Each line below with the string "רוטב" should be copied.

Dataset entries:
- - - - - - -
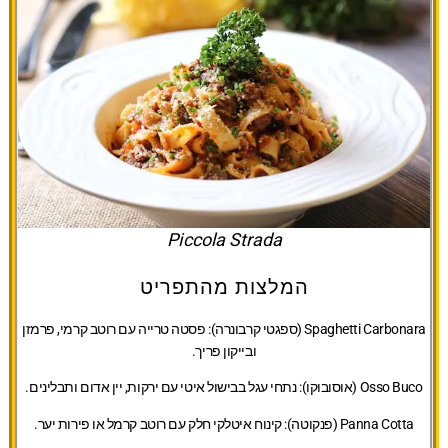
Piccola Strada
המלצות מהתפריט
Spaghetti Carbonara (ספגטי קרבונרה):
פסטה טרייה עם רוטב קרמי, פרמזן
ובייקון פריך.
Osso Buco (אוסובוקו):
נתחי עגל בבישול איטי עם ירקות, יין אדום ותבלינים.
Panna Cotta (פנקוטה):
קינוח איטלקי חלק עם רוטב קרמל או פירות יער.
- - - - - - -
Task solution:
פסטה טרייה עם רוטב קרמי, פרמזן
קינוח איטלקי חלק עם רוטב קרמל או פירות יער.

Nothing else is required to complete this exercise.